Gordon: I don't think that I was told that. But if I was then, yes, I must have misunderstood. Because what I recall is being interviewed and being asked whether I believed that the NAACP should be an advocacy organization or a service organization. And my response was that it needed to be both. I walked in the door with the belief that if your membership and annual revenue are declining, and you have significant portions of the community questioning your association's relevance, then that means that something must be wrong. There are others who didn't believe that.
ESSENCE: Who were your biggest opponents? Can you comment on that?
Gordon: Naahh. (laughs)
ESSENCE: Can you describe your relationship with the chairman, Julian Bond, and the other executive committee members?
Gordon: To be honest, I would rather not. I don't want a public feud around my departure. In no way am I saying that I am right and they are wrong, or I am smart and they are not. We just have different views about how to effect social change in America.
ESSENCE: Do you think the association is simply stuck in the 1960s?

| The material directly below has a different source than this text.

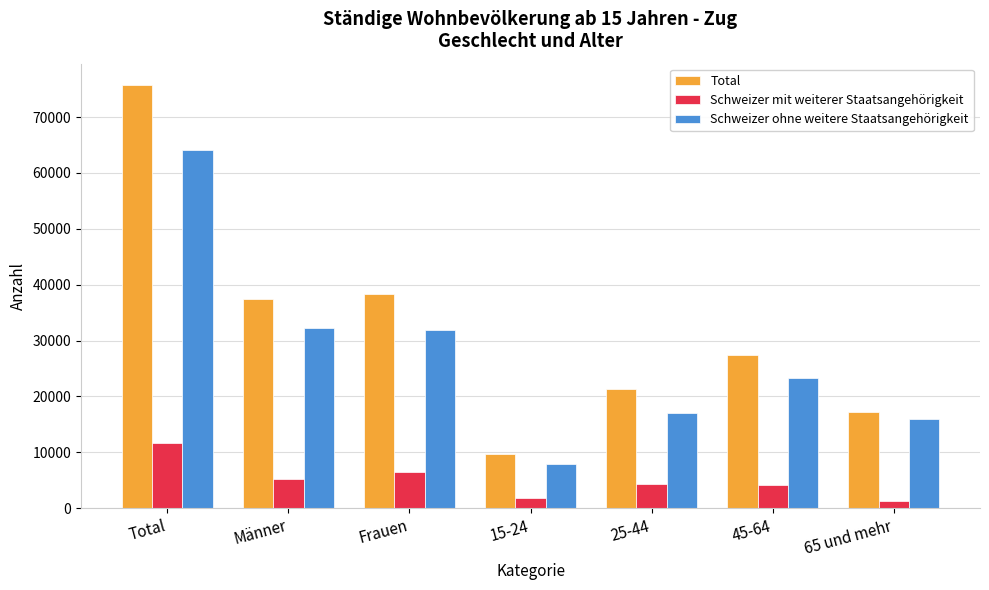

Rank the series by their average value, from highest to lowest.

Total, Schweizer ohne weitere Staatsangehörigkeit, Schweizer mit weiterer Staatsangehörigkeit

Gordon: I have worked hard to steer clear of words like that. I would simply say that I feel there is an unwillingness to acknowledge that yesterday's formula for success does not work in the 21st century. Any organization that has been around for 100 years can't believe that it will be around for another 100 years if it just does what it has always done.
ESSENCE: Was a business leader with no religious or civil rights background just a bad choice by the board?
Gordon: It is not that the board made a bad choice. The board chose me. I think they chose the right guy in terms of what I had the capacity to do with the NAACP. They just didn't want to do it. And since they didn't want to do it, I chose to resign.
ESSENCE: Which accomplishments are you most proud of?
Gordon: I arrived at the association at a time when the advertised size of the membership was 500,000. I found out that the actual membership was less than 300,000. So one of my first objectives was to get some membership growth. By the time of my departure we had over 400,000 members and associates. I feel pretty good about that.
ESSENCE: On another note, as a member of the CBS board, you were outspoken against the remarks made by former radio host Don Imus. He's been fired, but, what now?
Gordon: I think that Imus should be a footnote in this whole situation. We should use this opportunity to initiate a movement that says, 'We respect our women, we are going to protect our women.' And from a hip-hop standpoint, make it cool to love our women.
ESSENCE: What will you do next?
Gordon: I was approached by the private sector again; you know, corporate America. And while that is probably the remotest possibility at this stage, I am keeping my options open. Hopefully I will reach the right decision.
Dee Depass is a business writer for The Star Tribune in Minneapolis.